(Stored items from a collection)

[Start of section]

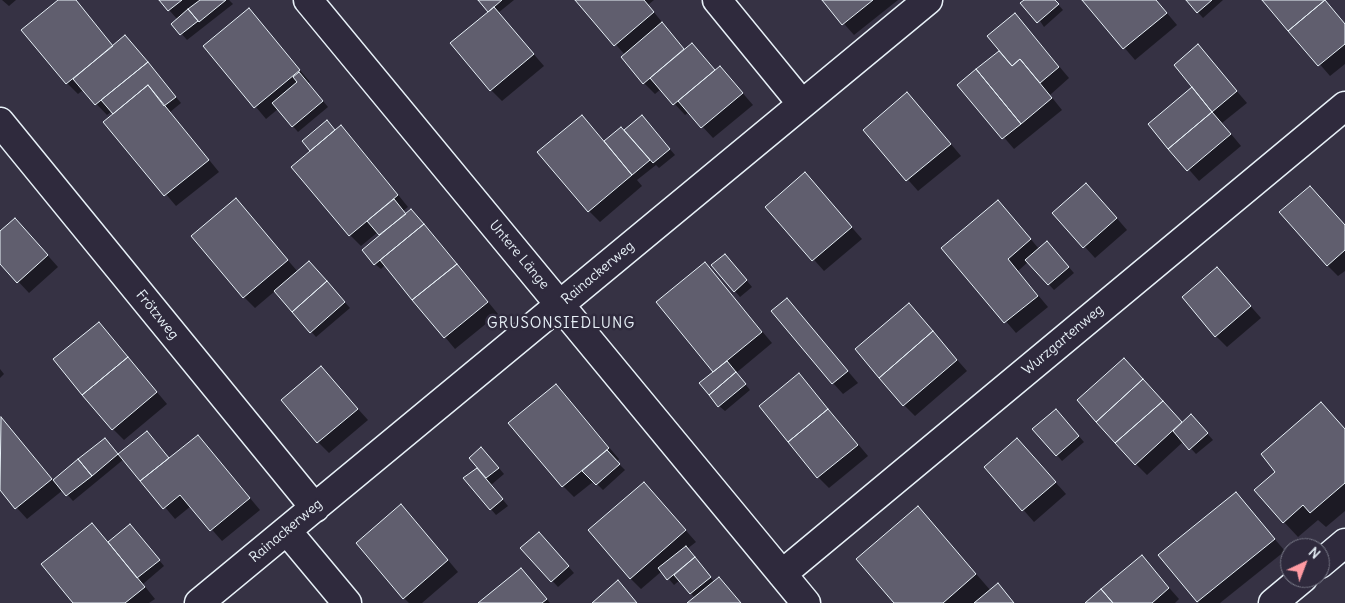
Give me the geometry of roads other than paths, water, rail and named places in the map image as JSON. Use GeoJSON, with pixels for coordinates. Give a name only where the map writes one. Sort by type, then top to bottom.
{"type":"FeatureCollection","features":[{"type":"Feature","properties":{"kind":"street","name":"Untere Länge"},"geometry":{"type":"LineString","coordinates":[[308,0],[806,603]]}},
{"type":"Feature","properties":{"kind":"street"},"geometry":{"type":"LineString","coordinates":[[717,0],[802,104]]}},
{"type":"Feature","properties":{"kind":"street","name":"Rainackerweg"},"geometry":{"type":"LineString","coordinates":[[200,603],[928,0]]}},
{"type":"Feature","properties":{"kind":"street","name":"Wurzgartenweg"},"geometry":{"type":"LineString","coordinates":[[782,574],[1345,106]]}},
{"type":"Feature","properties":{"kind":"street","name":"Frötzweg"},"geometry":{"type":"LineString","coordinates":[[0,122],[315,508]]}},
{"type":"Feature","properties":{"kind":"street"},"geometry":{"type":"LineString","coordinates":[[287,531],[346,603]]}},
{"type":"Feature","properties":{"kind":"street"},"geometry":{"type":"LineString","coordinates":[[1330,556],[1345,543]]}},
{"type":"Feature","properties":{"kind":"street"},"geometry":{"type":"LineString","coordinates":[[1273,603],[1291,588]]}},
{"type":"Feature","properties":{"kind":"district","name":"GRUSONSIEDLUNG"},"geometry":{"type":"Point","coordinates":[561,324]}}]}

[End of section]

● **EXERCISE OBJECTIVE**
Type the entries again verbatim. Drop the images.

● **TASK OUTPUT**
Give me the geometry of roads other than paths, water, rail and named places in the map image as JSON. Use GeoJSON, with pixels for coordinates. Give a name only where the map writes one. Sort by type, then top to bottom.
{"type":"FeatureCollection","features":[{"type":"Feature","properties":{"kind":"street","name":"Untere Länge"},"geometry":{"type":"LineString","coordinates":[[308,0],[806,603]]}},
{"type":"Feature","properties":{"kind":"street"},"geometry":{"type":"LineString","coordinates":[[717,0],[802,104]]}},
{"type":"Feature","properties":{"kind":"street","name":"Rainackerweg"},"geometry":{"type":"LineString","coordinates":[[200,603],[928,0]]}},
{"type":"Feature","properties":{"kind":"street","name":"Wurzgartenweg"},"geometry":{"type":"LineString","coordinates":[[782,574],[1345,106]]}},
{"type":"Feature","properties":{"kind":"street","name":"Frötzweg"},"geometry":{"type":"LineString","coordinates":[[0,122],[315,508]]}},
{"type":"Feature","properties":{"kind":"street"},"geometry":{"type":"LineString","coordinates":[[287,531],[346,603]]}},
{"type":"Feature","properties":{"kind":"street"},"geometry":{"type":"LineString","coordinates":[[1330,556],[1345,543]]}},
{"type":"Feature","properties":{"kind":"street"},"geometry":{"type":"LineString","coordinates":[[1273,603],[1291,588]]}},
{"type":"Feature","properties":{"kind":"district","name":"GRUSONSIEDLUNG"},"geometry":{"type":"Point","coordinates":[561,324]}}]}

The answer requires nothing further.